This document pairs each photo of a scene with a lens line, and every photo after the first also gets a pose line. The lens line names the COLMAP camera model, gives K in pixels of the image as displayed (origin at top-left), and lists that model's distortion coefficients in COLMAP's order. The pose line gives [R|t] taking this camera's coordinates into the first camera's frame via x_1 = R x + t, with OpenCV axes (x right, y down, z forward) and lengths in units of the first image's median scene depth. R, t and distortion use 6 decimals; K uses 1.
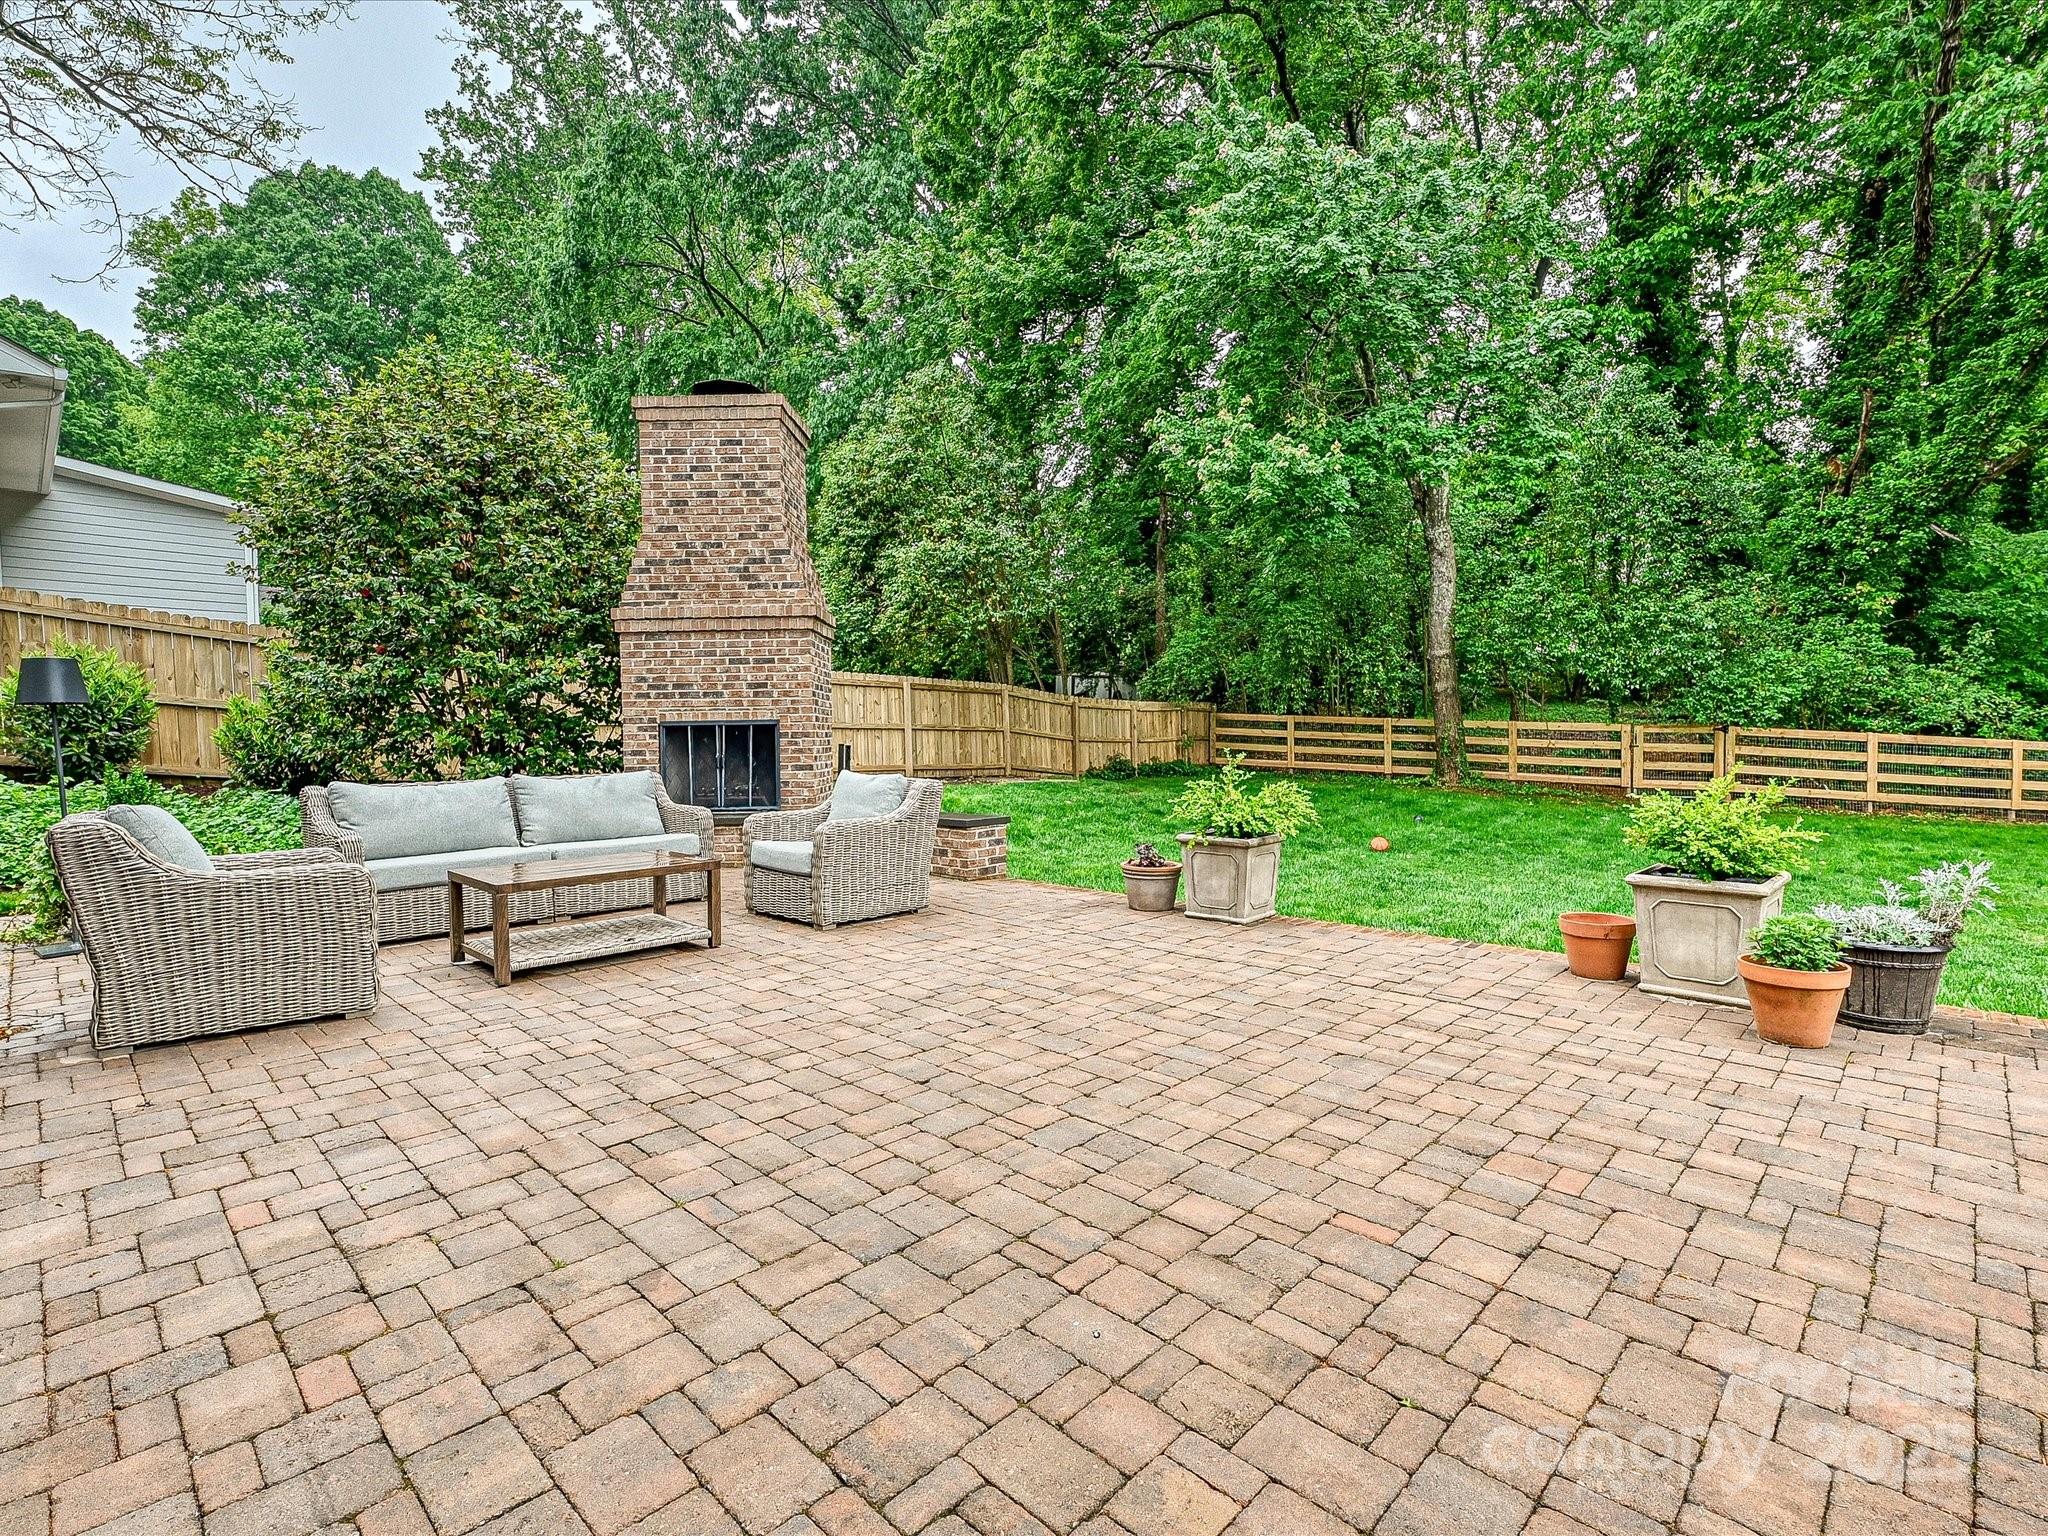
lens RADIAL K [[968.1, 0, 1018.6], [0, 968.1, 779.6], [0, 0, 1]] dist [-0.002890, 0.000088]
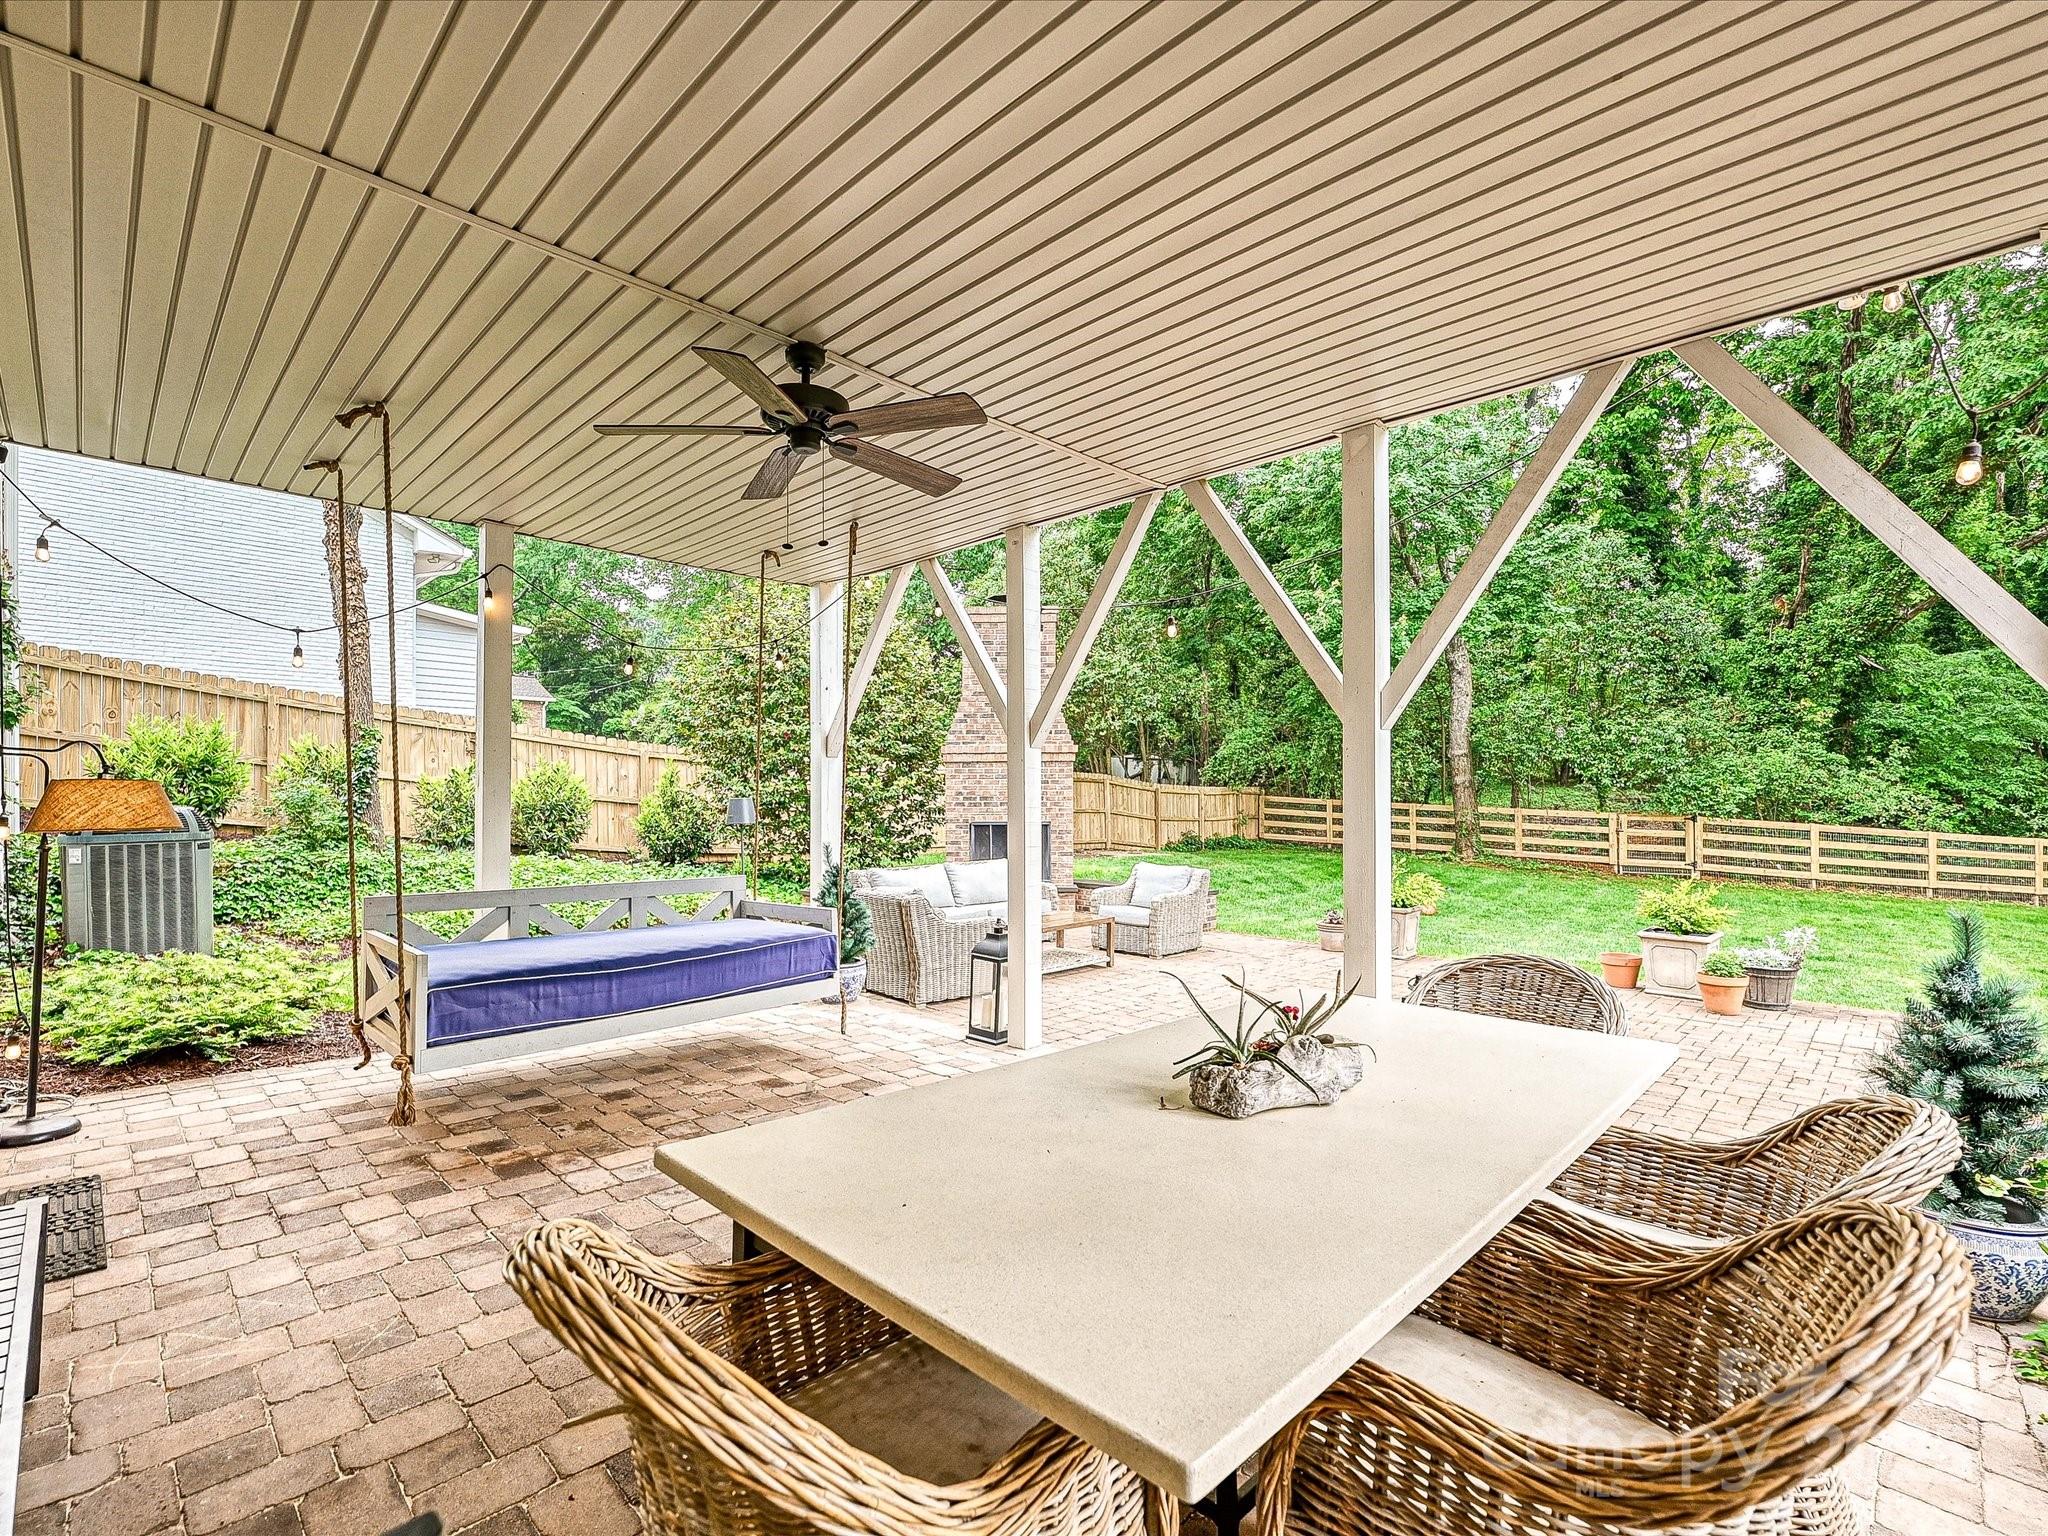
lens RADIAL K [[928.6, 0, 1007.7], [0, 928.6, 799.0], [0, 0, 1]] dist [-0.001751, -0.000068]
pose [[0.999881, 0.012522, -0.009032, -0.130842], [-0.012903, 0.998976, -0.043357, -0.014722], [0.008480, 0.043468, 0.999019, -0.185680]]
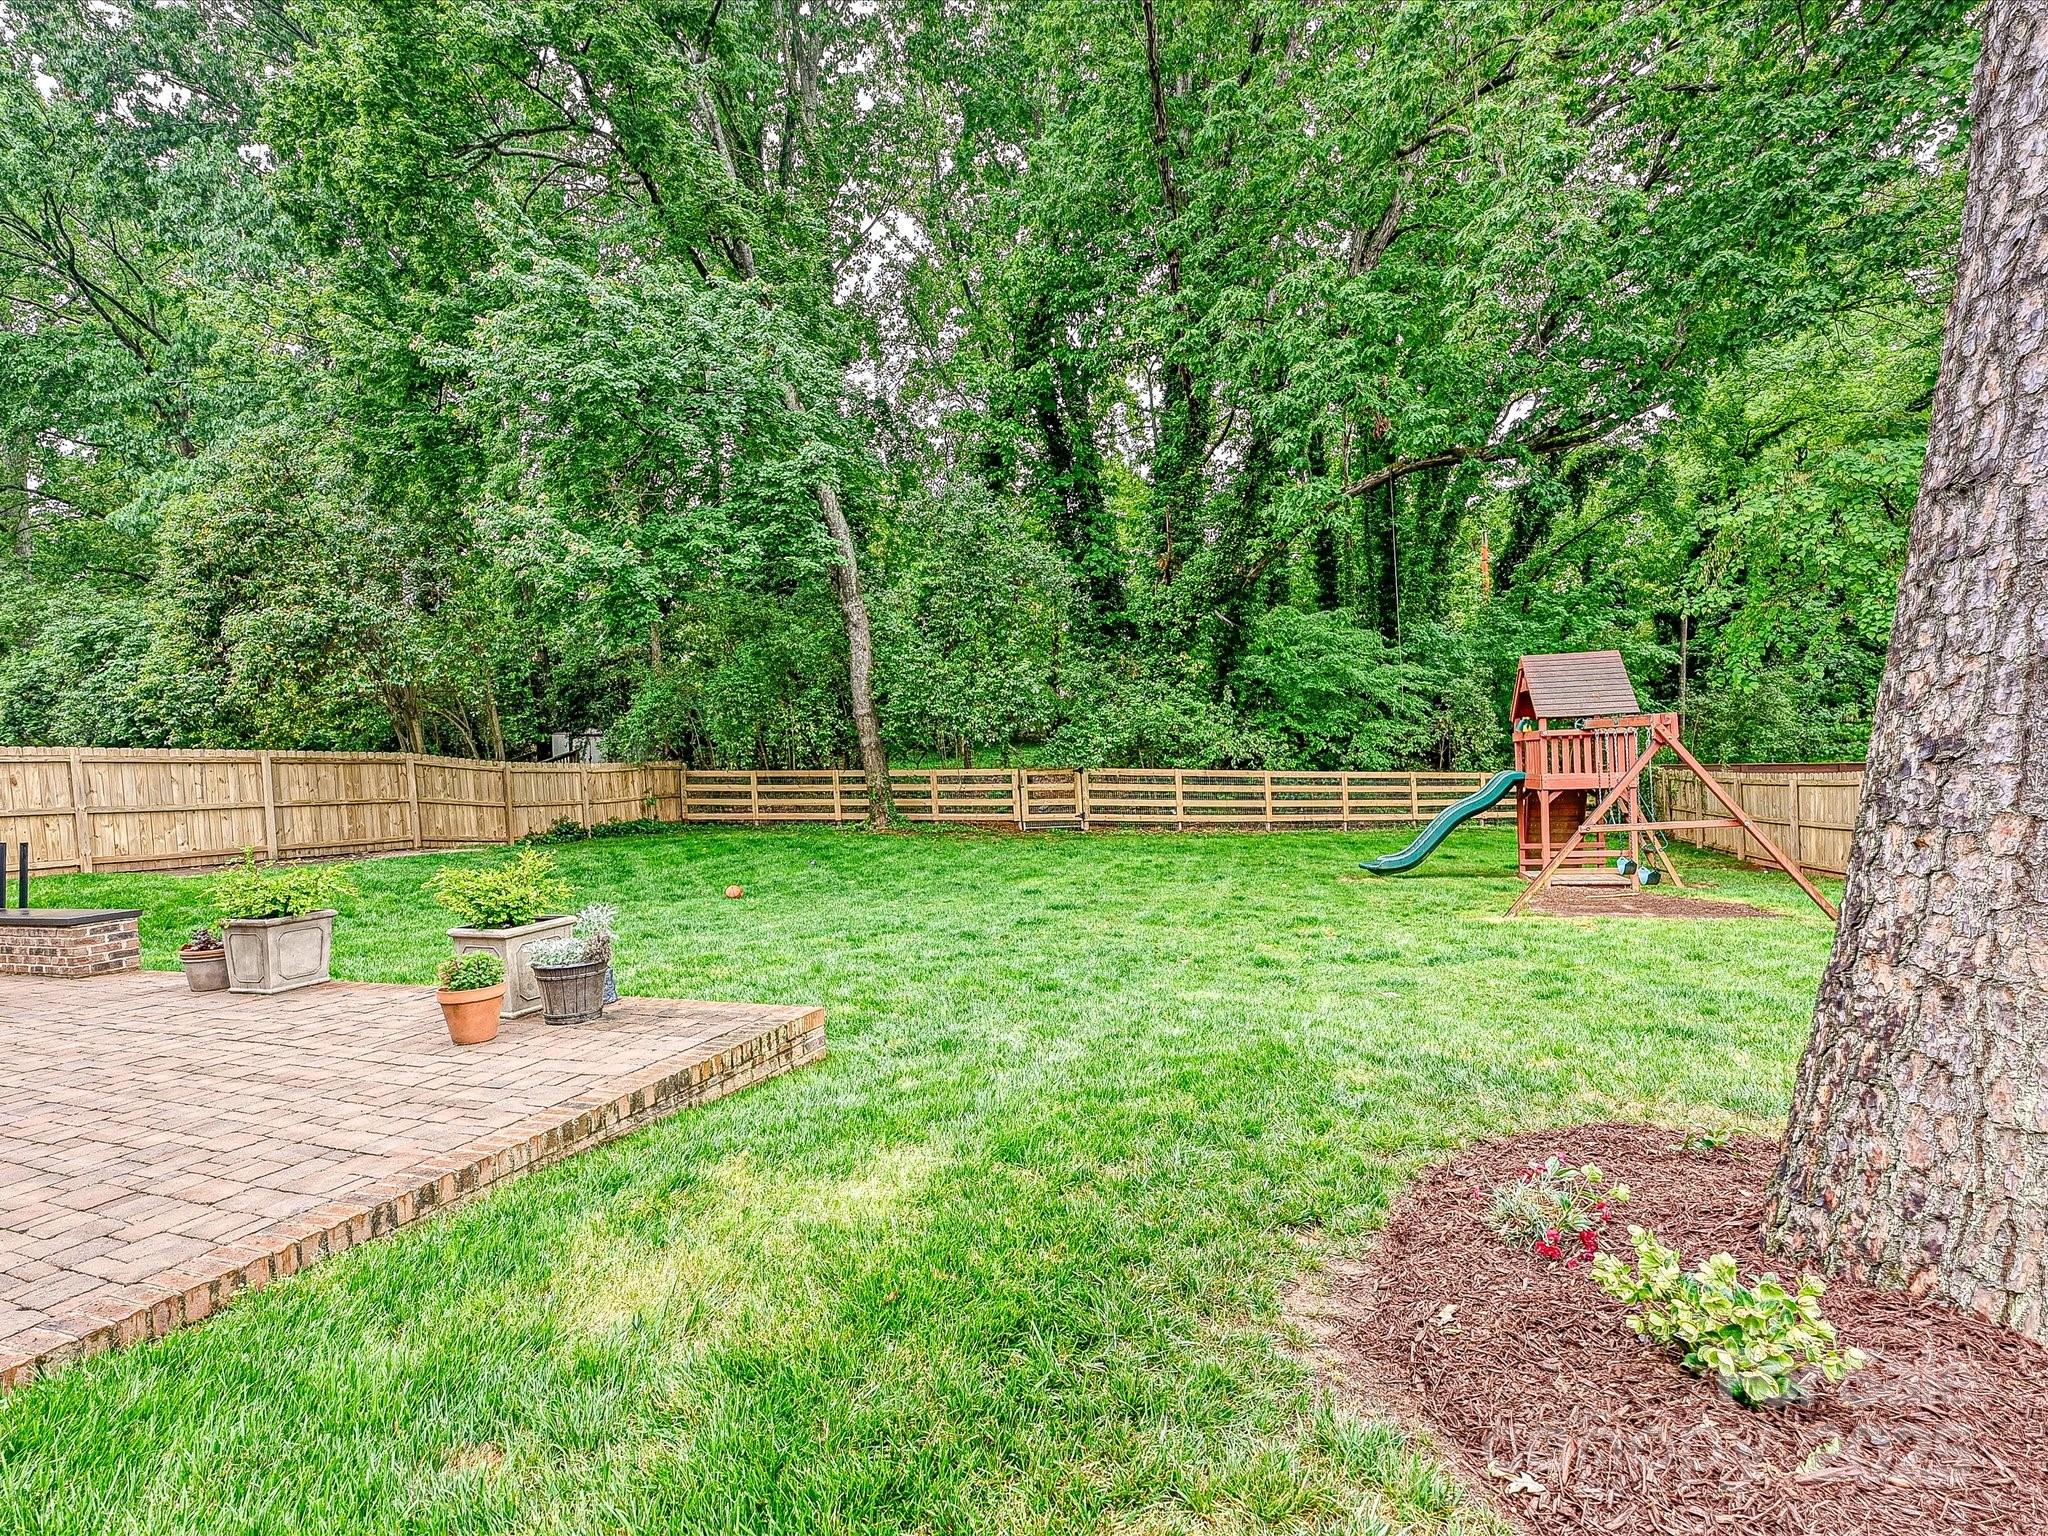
lens RADIAL K [[968.1, 0, 1023.2], [0, 968.1, 784.4], [0, 0, 1]] dist [-0.002890, 0.000088]
pose [[0.925064, -0.045217, 0.377109, 0.189315], [0.060556, 0.997746, -0.028913, -0.003072], [-0.374952, 0.049582, 0.925717, -0.119051]]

________________

Render all the rows above as a JSON list of strings, one string per line, with no blank lines. Leave the pictures out.

Result for this task:
[
  "This document pairs each photo of a scene with a lens line, and every photo after the first also gets a pose line. The lens line names the COLMAP camera model, gives K in pixels of the image as displayed (origin at top-left), and lists that model's distortion coefficients in COLMAP's order. The pose line gives [R|t] taking this camera's coordinates into the first camera's frame via x_1 = R x + t, with OpenCV axes (x right, y down, z forward) and lengths in units of the first image's median scene depth. R, t and distortion use 6 decimals; K uses 1.",
  "lens RADIAL K [[968.1, 0, 1018.6], [0, 968.1, 779.6], [0, 0, 1]] dist [-0.002890, 0.000088]",
  "lens RADIAL K [[928.6, 0, 1007.7], [0, 928.6, 799.0], [0, 0, 1]] dist [-0.001751, -0.000068]",
  "pose [[0.999881, 0.012522, -0.009032, -0.130842], [-0.012903, 0.998976, -0.043357, -0.014722], [0.008480, 0.043468, 0.999019, -0.185680]]",
  "lens RADIAL K [[968.1, 0, 1023.2], [0, 968.1, 784.4], [0, 0, 1]] dist [-0.002890, 0.000088]",
  "pose [[0.925064, -0.045217, 0.377109, 0.189315], [0.060556, 0.997746, -0.028913, -0.003072], [-0.374952, 0.049582, 0.925717, -0.119051]]"
]